• [Problem description] In the entries that follow, find the line containing "image of human" and the line containing "of normal cerebellum", then retype exactly the lines from the first through the second, pictures excluded.

** Opening Dataset block **

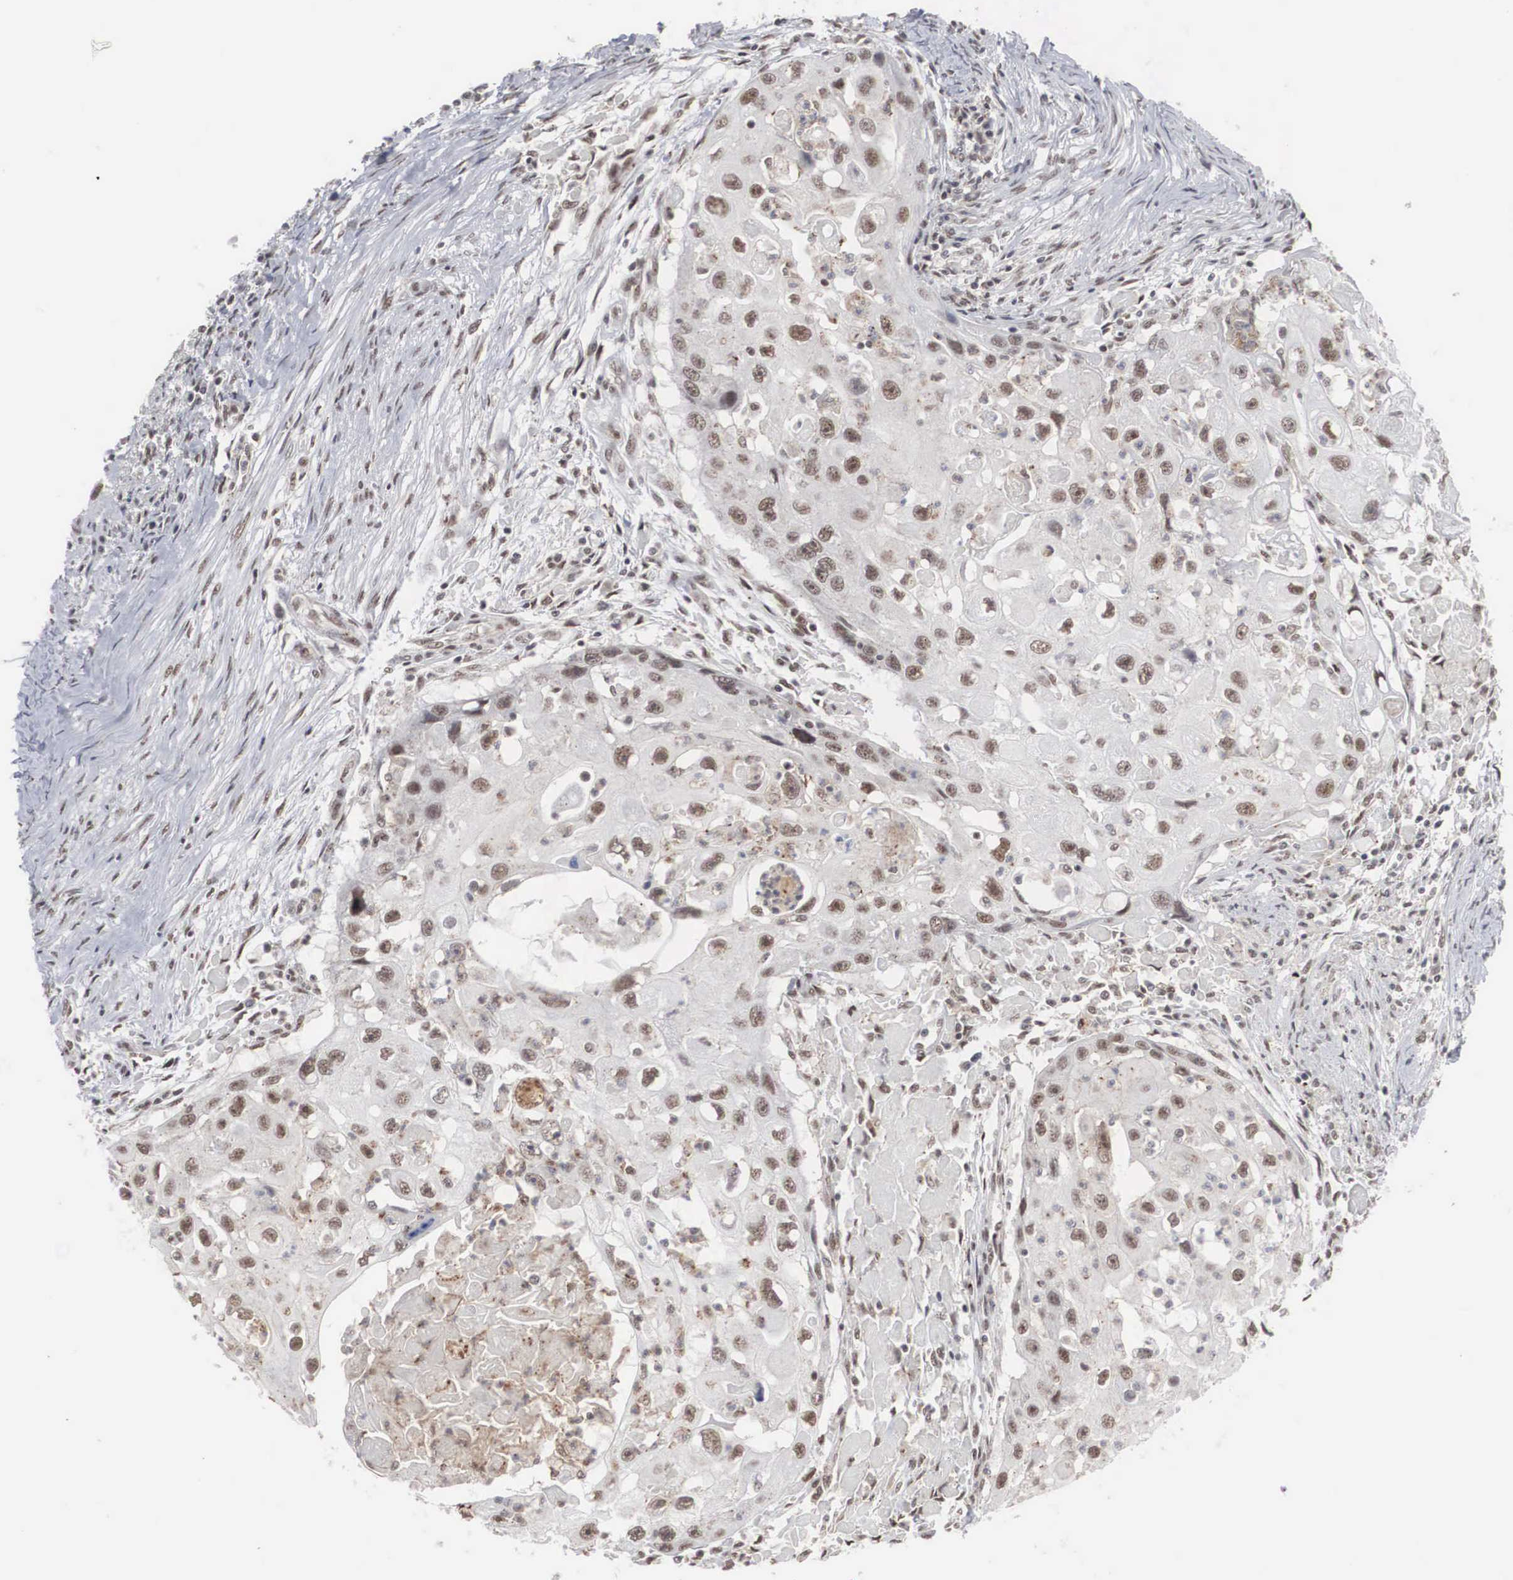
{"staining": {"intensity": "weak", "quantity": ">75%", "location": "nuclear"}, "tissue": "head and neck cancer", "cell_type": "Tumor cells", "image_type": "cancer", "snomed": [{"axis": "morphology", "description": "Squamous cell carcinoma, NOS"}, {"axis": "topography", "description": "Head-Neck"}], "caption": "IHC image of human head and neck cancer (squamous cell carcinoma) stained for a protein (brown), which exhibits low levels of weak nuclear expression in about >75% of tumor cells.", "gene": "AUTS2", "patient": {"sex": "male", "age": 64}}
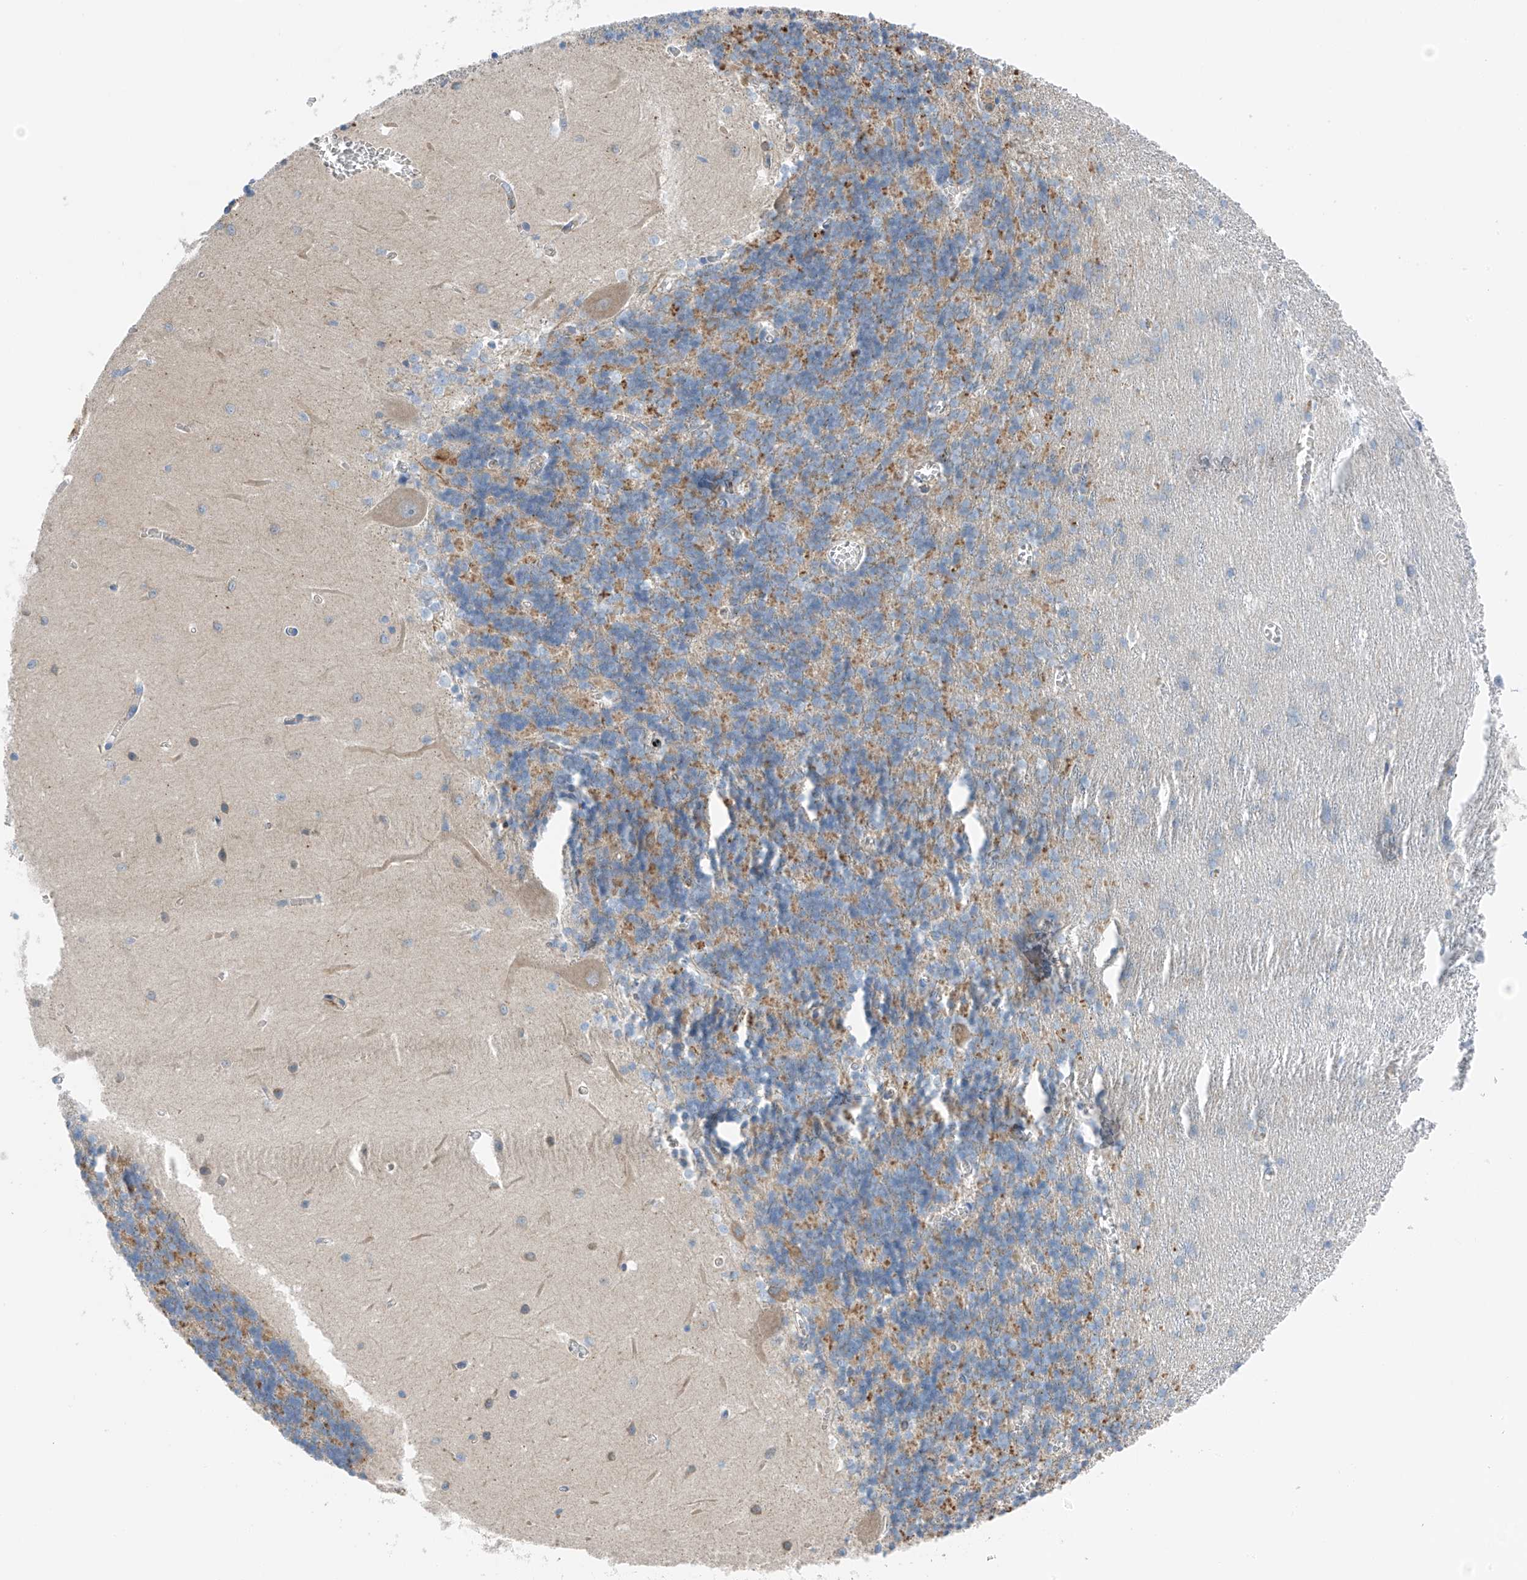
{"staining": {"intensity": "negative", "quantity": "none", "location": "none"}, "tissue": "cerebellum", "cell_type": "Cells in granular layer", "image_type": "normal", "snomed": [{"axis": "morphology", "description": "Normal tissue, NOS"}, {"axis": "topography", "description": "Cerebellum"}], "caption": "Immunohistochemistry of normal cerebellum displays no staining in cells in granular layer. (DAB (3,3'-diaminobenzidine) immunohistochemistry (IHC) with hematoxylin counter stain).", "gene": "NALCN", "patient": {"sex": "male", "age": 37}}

** Closing Dataset block **
** Opening Dataset block **

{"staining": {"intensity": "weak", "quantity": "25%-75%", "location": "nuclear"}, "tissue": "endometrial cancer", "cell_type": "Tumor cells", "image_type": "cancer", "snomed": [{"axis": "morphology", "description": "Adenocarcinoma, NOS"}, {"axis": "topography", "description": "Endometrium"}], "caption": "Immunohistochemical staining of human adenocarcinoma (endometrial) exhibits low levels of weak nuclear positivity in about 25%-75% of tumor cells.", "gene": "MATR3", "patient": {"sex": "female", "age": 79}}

** Closing Dataset block **
** Opening Dataset block **

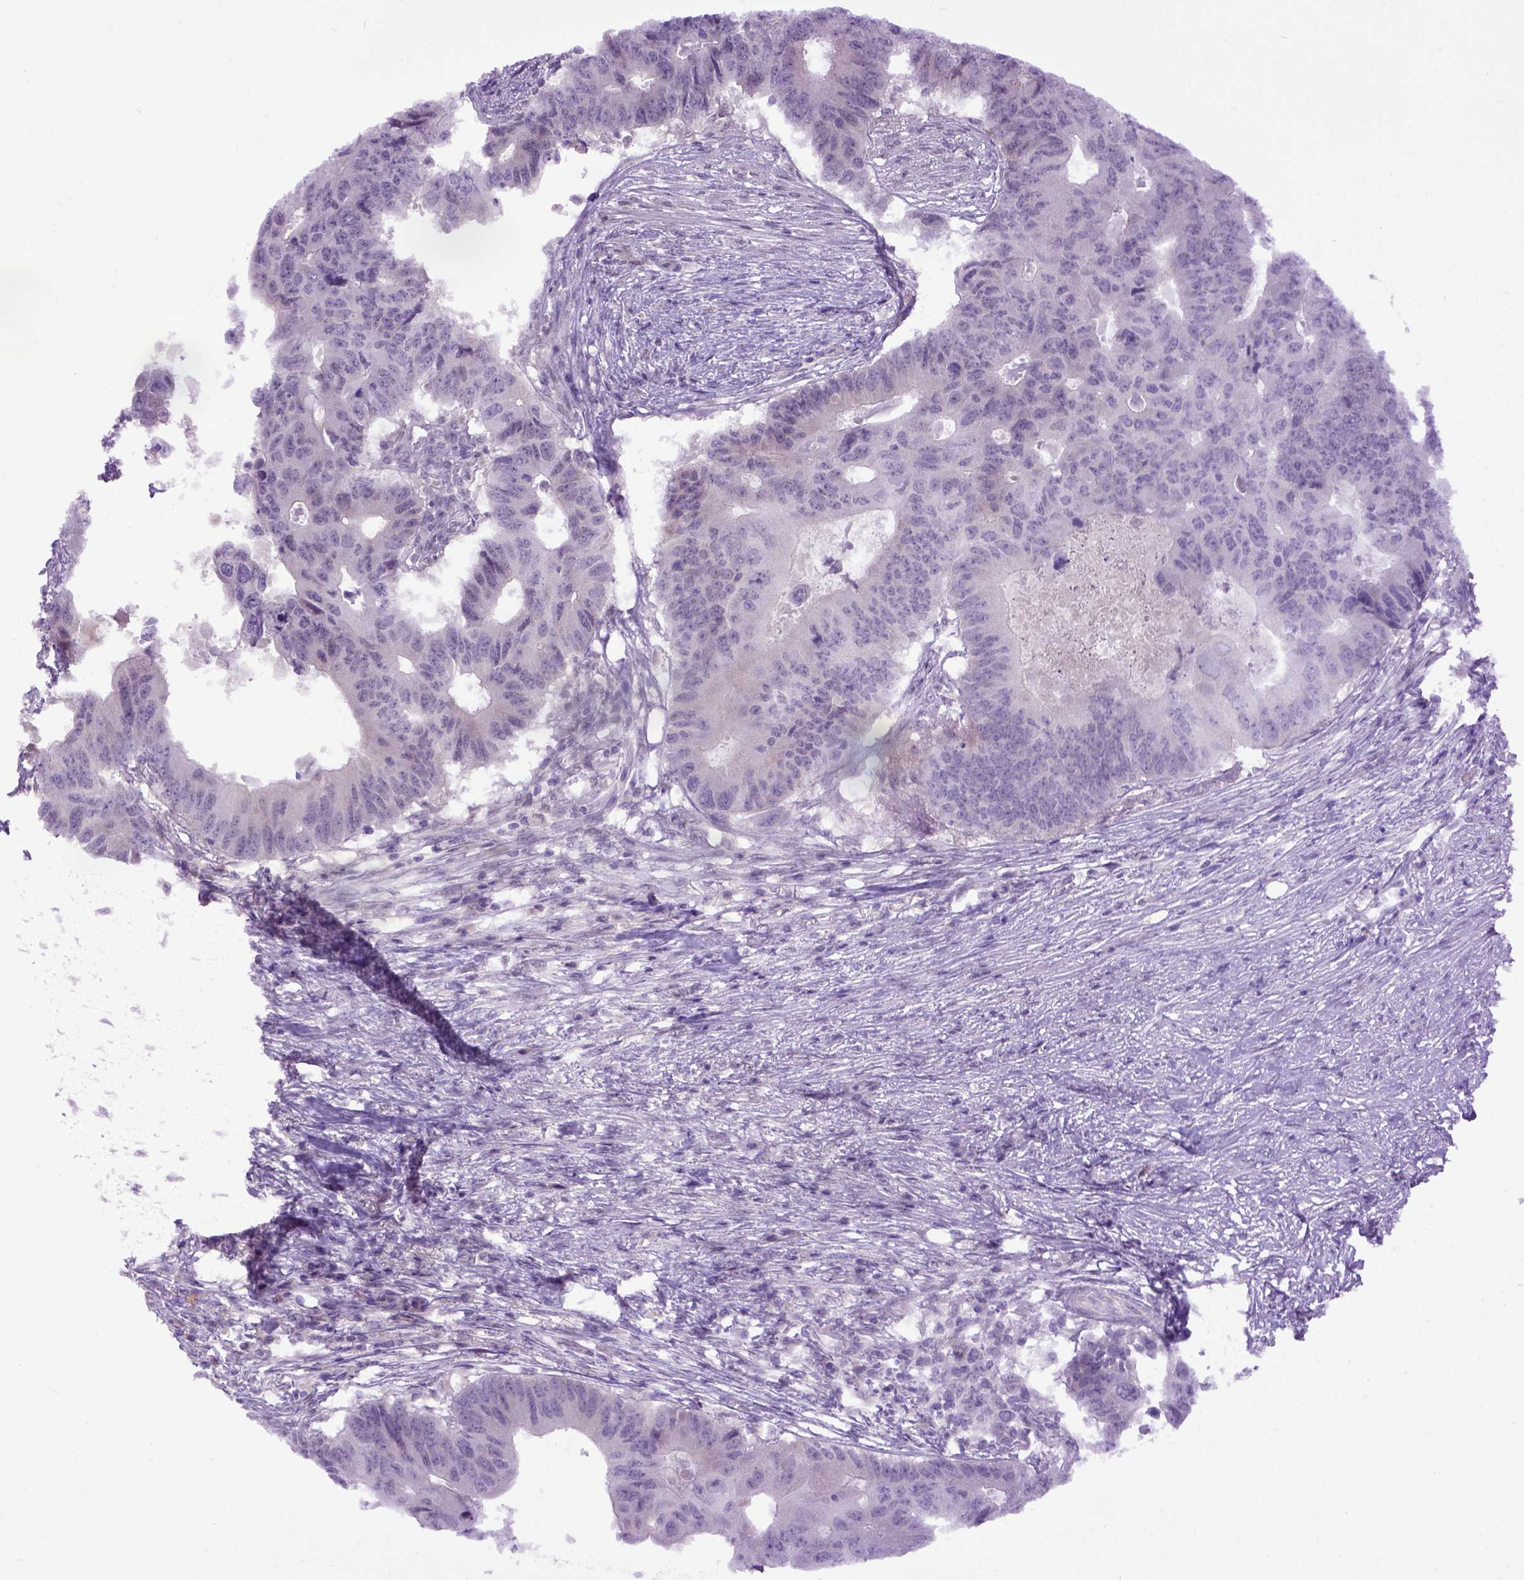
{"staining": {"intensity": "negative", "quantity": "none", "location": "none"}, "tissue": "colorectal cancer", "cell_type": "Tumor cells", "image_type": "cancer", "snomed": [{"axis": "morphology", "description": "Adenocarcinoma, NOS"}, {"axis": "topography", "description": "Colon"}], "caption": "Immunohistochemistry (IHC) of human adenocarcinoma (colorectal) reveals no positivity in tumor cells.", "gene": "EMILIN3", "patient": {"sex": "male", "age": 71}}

** Closing Dataset block **

• [Exercise response]
{"staining": {"intensity": "weak", "quantity": ">75%", "location": "nuclear"}, "tissue": "head and neck cancer", "cell_type": "Tumor cells", "image_type": "cancer", "snomed": [{"axis": "morphology", "description": "Squamous cell carcinoma, NOS"}, {"axis": "topography", "description": "Head-Neck"}], "caption": "IHC image of human head and neck cancer (squamous cell carcinoma) stained for a protein (brown), which exhibits low levels of weak nuclear expression in about >75% of tumor cells.", "gene": "AUTS2", "patient": {"sex": "male", "age": 64}}
{"staining": {"intensity": "negative", "quantity": "none", "location": "none"}, "tissue": "cerebellum", "cell_type": "Cells in granular layer", "image_type": "normal", "snomed": [{"axis": "morphology", "description": "Normal tissue, NOS"}, {"axis": "topography", "description": "Cerebellum"}], "caption": "Immunohistochemistry of normal cerebellum displays no staining in cells in granular layer. (DAB (3,3'-diaminobenzidine) immunohistochemistry (IHC) with hematoxylin counter stain).", "gene": "NALCN", "patient": {"sex": "male", "age": 37}}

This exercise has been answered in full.